> TASK DETAILS
Can you update all of these items by replacing "Startseite" with "Homepage", keeping everything else unchanged and leaving out the pictures?

######

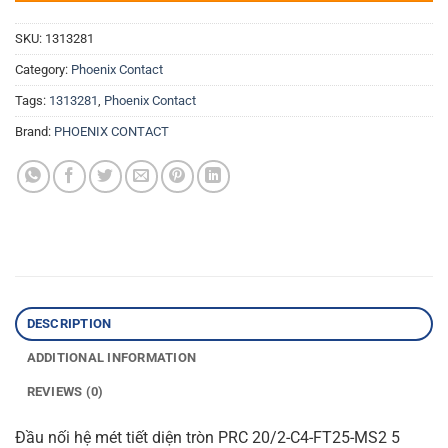
SKU:
1313281
Category:
Phoenix Contact
Tags:
1313281
,
Phoenix Contact
Brand:
PHOENIX CONTACT
DESCRIPTION
ADDITIONAL INFORMATION
REVIEWS (0)
Đầu nối hệ mét tiết diện tròn PRC 20/2-C4-FT25-MS2 5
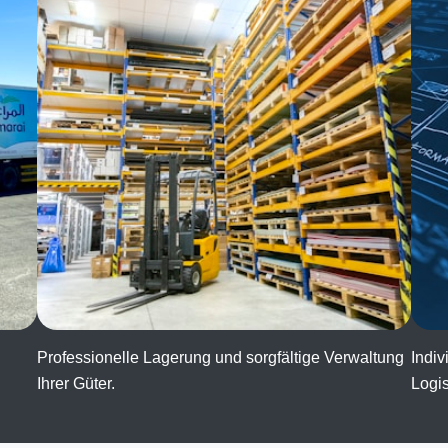
Professionelle Lagerung und sorgfältige Verwaltung
Indiv
Ihrer Güter.
Logis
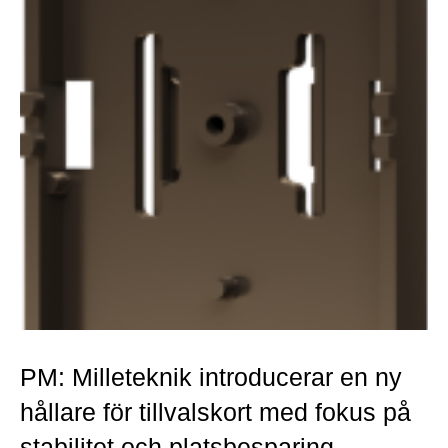
PM: Milleteknik introducerar en ny
hållare för tillvalskort med fokus på
stabilitet och platsbesparing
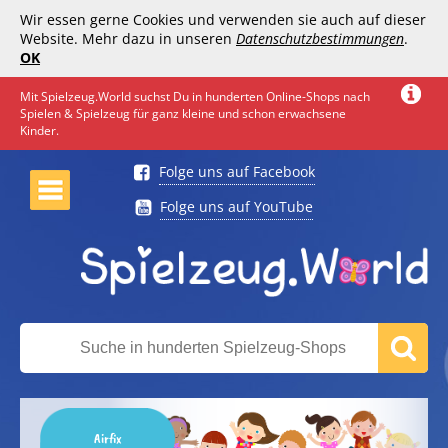
Wir essen gerne Cookies und verwenden sie auch auf dieser
Website. Mehr dazu in unseren
Datenschutzbestimmungen
.
OK
Mit Spielzeug.World suchst Du in hunderten Online-Shops nach
Spielen & Spielzeug für ganz kleine und schon erwachsene
Kinder.
Folge uns auf Facebook
Folge uns auf YouTube
Airfix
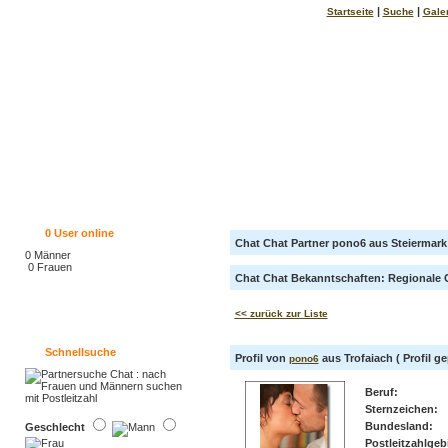
|
|
Startseite
Suche
Gale
0
User online
Chat Chat Partner pono6 aus Steiermark
0 Männer
0 Frauen
Chat Chat Bekanntschaften: Regionale Ch
<< zurück zur Liste
Schnellsuche
Profil von
aus Trofaiach ( Profil ge
pono6
Beruf:
Sternzeichen:
Bundesland:
Geschlecht
Postleitzahlgebi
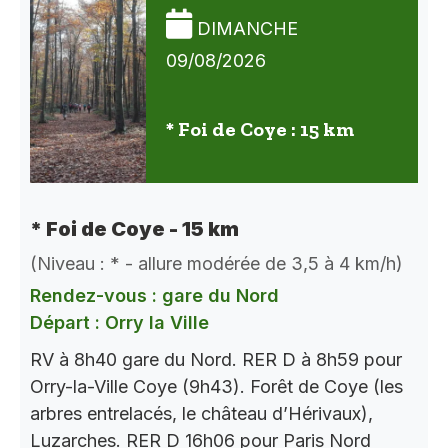
DIMANCHE
09/08/2026
* Foi de Coye : 15 km
* Foi de Coye - 15 km
(Niveau : * - allure modérée de 3,5 à 4 km/h)
Rendez-vous : gare du Nord
Départ : Orry la Ville
RV à 8h40 gare du Nord. RER D à 8h59 pour
Orry-la-Ville Coye (9h43). Forêt de Coye (les
arbres entrelacés, le château d’Hérivaux),
Luzarches. RER D 16h06 pour Paris Nord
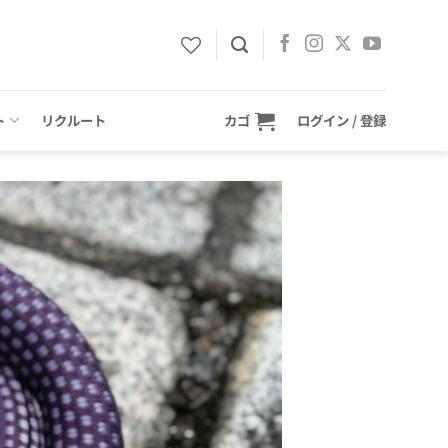
ト
リクルート
カゴ
ログイン / 登録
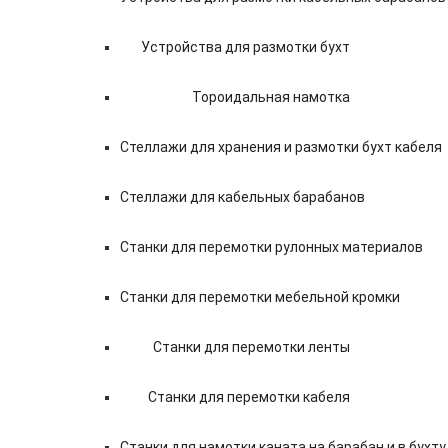
Устройства для размотки бухт
Тороидальная намотка
Стеллажи для хранения и размотки бухт кабеля
Стеллажи для кабельных барабанов
Станки для перемотки рулонных материалов
Станки для перемотки мебельной кромки
Станки для перемотки ленты
Станки для перемотки кабеля
Станки для намотки каната на барабан и в бухту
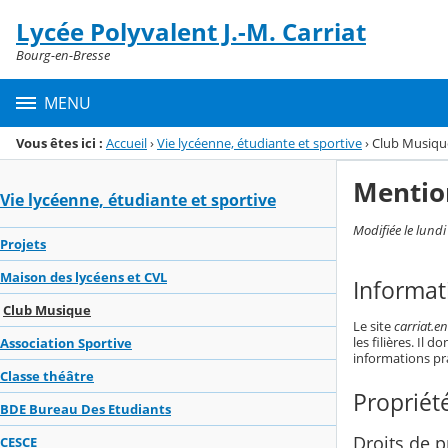
Panneau de gestion des cookies
Lycée Polyvalent J.-M. Carriat
Menu de la rubrique
Contenu
Bourg-en-Bresse
MENU
Vous êtes ici :
Accueil
›
Vie lycéenne, étudiante et sportive
›
Club Musiqu
Mentio
Vie lycéenne, étudiante et sportive
Modifiée le lundi
Projets
Maison des lycéens et CVL
Informat
Club Musique
Le site
carriat.e
les filières. I
Association Sportive
informations pr
Classe théâtre
Propriété
BDE Bureau Des Etudiants
Droits de pr
CESCE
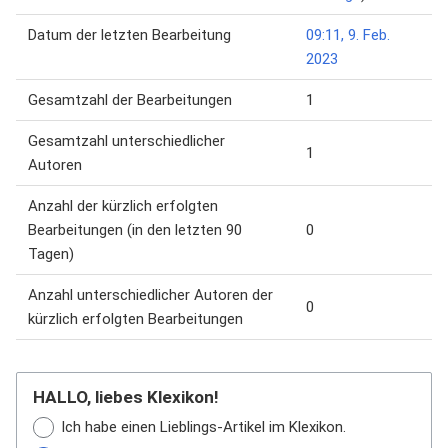
Datum der letzten Bearbeitung
09:11, 9. Feb.
2023
Gesamtzahl der Bearbeitungen
1
Gesamtzahl unterschiedlicher
1
Autoren
Anzahl der kürzlich erfolgten
Bearbeitungen (in den letzten 90
0
Tagen)
Anzahl unterschiedlicher Autoren der
0
kürzlich erfolgten Bearbeitungen
HALLO, liebes Klexikon!
Ich habe einen Lieblings-Artikel im Klexikon.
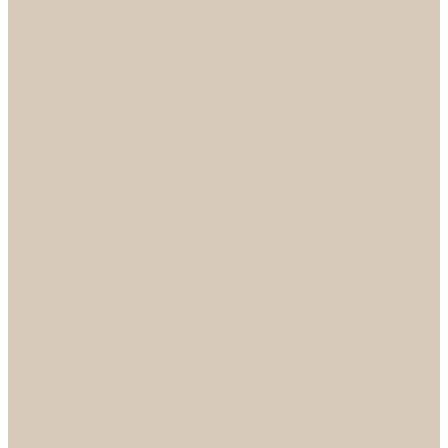
НОРА-М
Светильники
БРА
ЛЮСТРЫ
РАСПРОДАЖА
СПОТЫ
НАСТОЛЬНЫЕ ЛАМПЫ
Смесители
Аксессуары
Смесители для ванны
Смесители для кухни
Смесители для раковин
Часы
Услуги
Подбор светильников по фото
О нас
Сертификаты
Фотогалерея
Сотрудничество
Акции
Доставка и оплата
Условия оплаты
Условия доставки
Вопрос - ответ
Бренды
Условия Гарантии
Реквизиты
Контакты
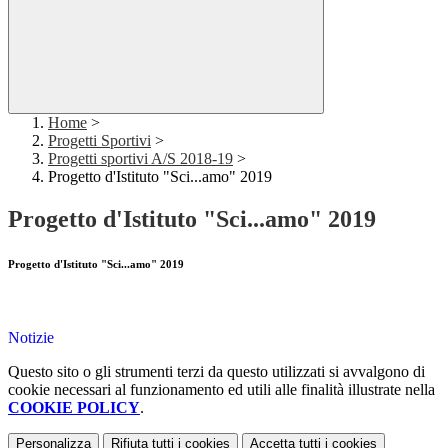
Home
>
Progetti Sportivi
>
Progetti sportivi A/S 2018-19
>
Progetto d'Istituto "Sci...amo" 2019
Progetto d'Istituto "Sci...amo" 2019
Progetto d'Istituto "Sci...amo" 2019
Notizie
Questo sito o gli strumenti terzi da questo utilizzati si avvalgono di
cookie necessari al funzionamento ed utili alle finalità illustrate nella
COOKIE POLICY
.
Personalizza
Rifiuta tutti
i cookies
Accetta tutti
i cookies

######

> TASK SOLUTION
SKU:
1313281
Category:
Phoenix Contact
Tags:
1313281
,
Phoenix Contact
Brand:
PHOENIX CONTACT
DESCRIPTION
ADDITIONAL INFORMATION
REVIEWS (0)
Đầu nối hệ mét tiết diện tròn PRC 20/2-C4-FT25-MS2 5
Professionelle Lagerung und sorgfältige Verwaltung
Indiv
Ihrer Güter.
Logis
PM: Milleteknik introducerar en ny
hållare för tillvalskort med fokus på
stabilitet och platsbesparing
Wir essen gerne Cookies und verwenden sie auch auf dieser
Website. Mehr dazu in unseren
Datenschutzbestimmungen
.
OK
Mit Spielzeug.World suchst Du in hunderten Online-Shops nach
Spielen & Spielzeug für ganz kleine und schon erwachsene
Kinder.
Folge uns auf Facebook
Folge uns auf YouTube
Airfix
|
|
Homepage
Suche
Gale
0
User online
Chat Chat Partner pono6 aus Steiermark
0 Männer
0 Frauen
Chat Chat Bekanntschaften: Regionale Ch
<< zurück zur Liste
Schnellsuche
Profil von
aus Trofaiach ( Profil ge
pono6
Beruf:
Sternzeichen:
Bundesland:
Geschlecht
Postleitzahlgebi
DIMANCHE
09/08/2026
* Foi de Coye : 15 km
* Foi de Coye - 15 km
(Niveau : * - allure modérée de 3,5 à 4 km/h)
Rendez-vous : gare du Nord
Départ : Orry la Ville
RV à 8h40 gare du Nord. RER D à 8h59 pour
Orry-la-Ville Coye (9h43). Forêt de Coye (les
arbres entrelacés, le château d’Hérivaux),
Luzarches. RER D 16h06 pour Paris Nord
ト
リクルート
カゴ
ログイン / 登録
Устройства для размотки бухт
Тороидальная намотка
Стеллажи для хранения и размотки бухт кабеля
Стеллажи для кабельных барабанов
Станки для перемотки рулонных материалов
Станки для перемотки мебельной кромки
Станки для перемотки ленты
Станки для перемотки кабеля
Станки для намотки каната на барабан и в бухту
Panneau de gestion des cookies
Lycée Polyvalent J.-M. Carriat
Menu de la rubrique
Contenu
Bourg-en-Bresse
MENU
Vous êtes ici :
Accueil
›
Vie lycéenne, étudiante et sportive
›
Club Musiqu
Mentio
Vie lycéenne, étudiante et sportive
Modifiée le lundi
Projets
Maison des lycéens et CVL
Informat
Club Musique
Le site
carriat.e
les filières. I
Association Sportive
informations pr
Classe théâtre
Propriété
BDE Bureau Des Etudiants
Droits de pr
CESCE
Datum der letzten Bearbeitung
09:11, 9. Feb.
2023
Gesamtzahl der Bearbeitungen
1
Gesamtzahl unterschiedlicher
1
Autoren
Anzahl der kürzlich erfolgten
Bearbeitungen (in den letzten 90
0
Tagen)
Anzahl unterschiedlicher Autoren der
0
kürzlich erfolgten Bearbeitungen
HALLO, liebes Klexikon!
Ich habe einen Lieblings-Artikel im Klexikon.
НОРА-М
Светильники
БРА
ЛЮСТРЫ
РАСПРОДАЖА
СПОТЫ
НАСТОЛЬНЫЕ ЛАМПЫ
Смесители
Аксессуары
Смесители для ванны
Смесители для кухни
Смесители для раковин
Часы
Услуги
Подбор светильников по фото
О нас
Сертификаты
Фотогалерея
Сотрудничество
Акции
Доставка и оплата
Условия оплаты
Условия доставки
Вопрос - ответ
Бренды
Условия Гарантии
Реквизиты
Контакты
Home
>
Progetti Sportivi
>
Progetti sportivi A/S 2018-19
>
Progetto d'Istituto "Sci...amo" 2019
Progetto d'Istituto "Sci...amo" 2019
Progetto d'Istituto "Sci...amo" 2019
Notizie
Questo sito o gli strumenti terzi da questo utilizzati si avvalgono di
cookie necessari al funzionamento ed utili alle finalità illustrate nella
COOKIE POLICY
.
Personalizza
Rifiuta tutti
i cookies
Accetta tutti
i cookies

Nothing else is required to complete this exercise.